** Document section **
It was Professor Richard Ek. I had taken one of my major's core classes from Dr. Ek in the spring of my freshman year. The survey course, "History of Communications," was taught in the largest classroom I had ever sat in -- Holt 170, if there are any Chico State readers out there. My regular spot was in the lowest third of the auditorium, right next to an aisle and a guy named Vince.

Vince and I used to keep track of Dr. Ek's diversions from the topic at hand, which were legendary, and often fascinating. We once counted five major "rabbit trails" during a single lecture. His really good stories were so engrossing that, when Dr. Ek reached the story's end and paused, we would collectively realize how far afield he had led us from our topic, and all of us would laugh.

"But I digress," he would say, and often.

** Data shown **
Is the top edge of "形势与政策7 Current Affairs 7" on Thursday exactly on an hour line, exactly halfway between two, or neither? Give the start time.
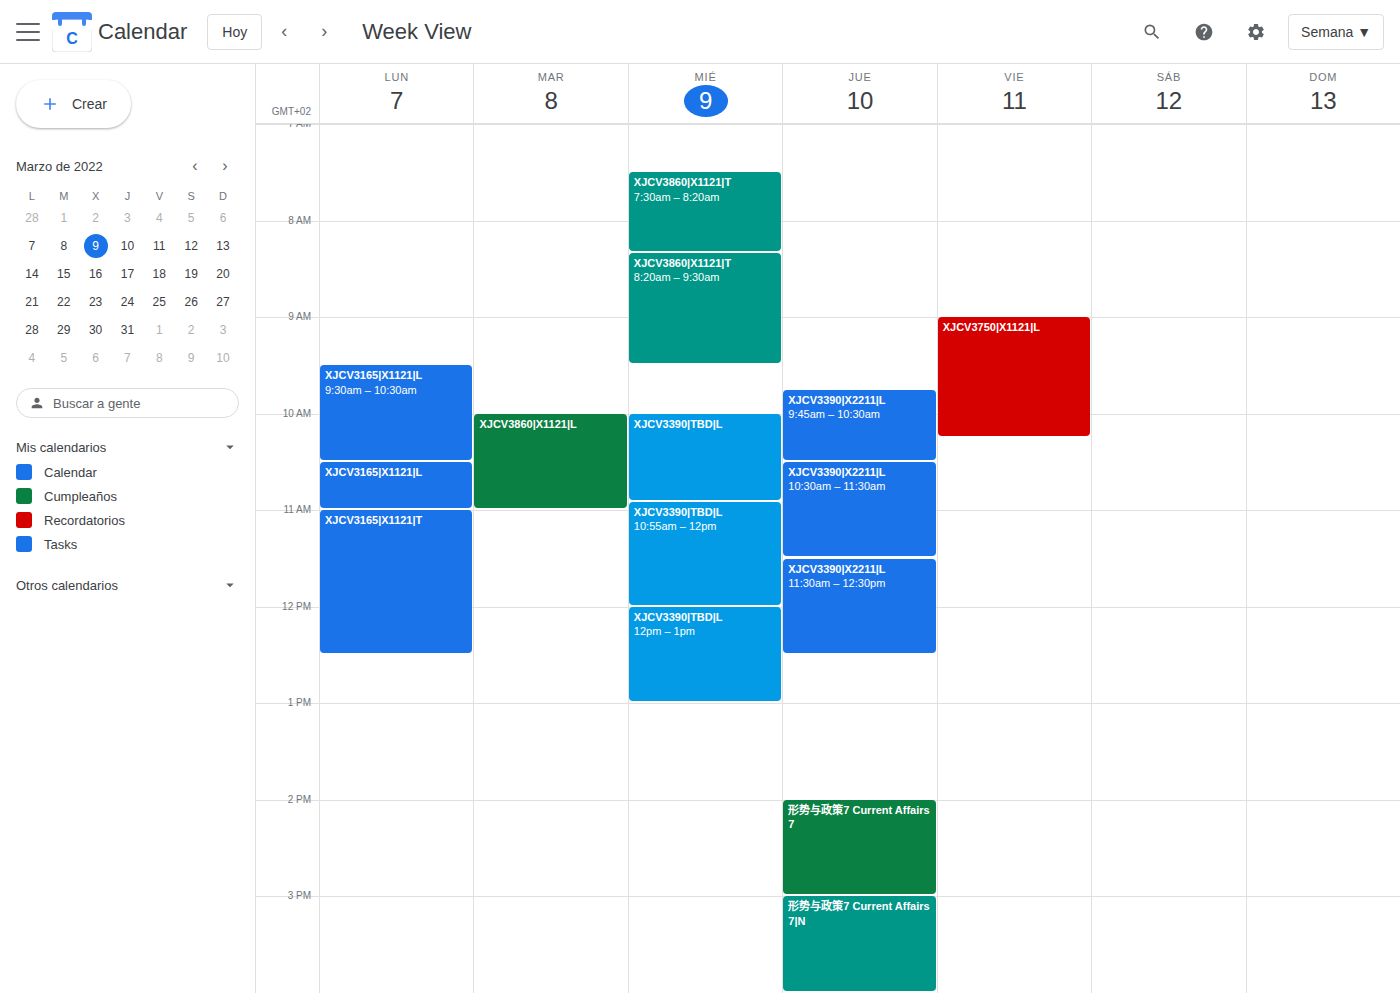
2:00 PM -- exactly on the 2 PM line.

** Parts of the exercise **
[1] Answer these questions from the Professor Ek passage:
(a) What was the name of the survey course the narrator took from Dr. Ek?
(b) How many major "rabbit trails" did the narrator and Vince once count during a single lecture?
(c) What would Dr. Ek often say after one of his stories?
[2] Rewrite the paragraph of the Professor Ek passage that begins "Vince and I used to keep track" in a shorter form that keeps its main facts.
[3] Carry the Professor Ek passage forward, starting after its final sentence.
The lines are separate material and have no connection to the Professor Ek passage.

** Exercise answers **
[1]
(a) "History of Communications."
(b) Five.
(c) "But I digress."

[2] Vince and I tracked Dr. Ek's legendary and often fascinating digressions, and we once counted five major "rabbit trails" in one lecture. His best stories were so absorbing that when he reached the end and paused, everyone would realize how far from the topic he had led us, and we would all laugh.

[3]
One spring afternoon as I sat waiting for class to begin I heard a commotion in the back of the room. I didn't look up immediately, but heard the commotion roll like a wave toward the front of the room. I looked up just as Dr. Ek passed me in the aisle, his extremely tall and gangly frame bedecked in lemon yellow polyester slacks -- you know the kind with the "crease" down the front actually sewn in? -- and a hand-knitted sweater in a brilliant fuschia. (Go check your box of 64 crayons for that color reference; I'll wait.) It took a while for the room to quiet down, but he waited out our laughter. This was his spring outfit, he explained. He wore it once every spring semester to welcome -- or hurry along -- the warm weather. Then we got down to business, with a digression or two, of course.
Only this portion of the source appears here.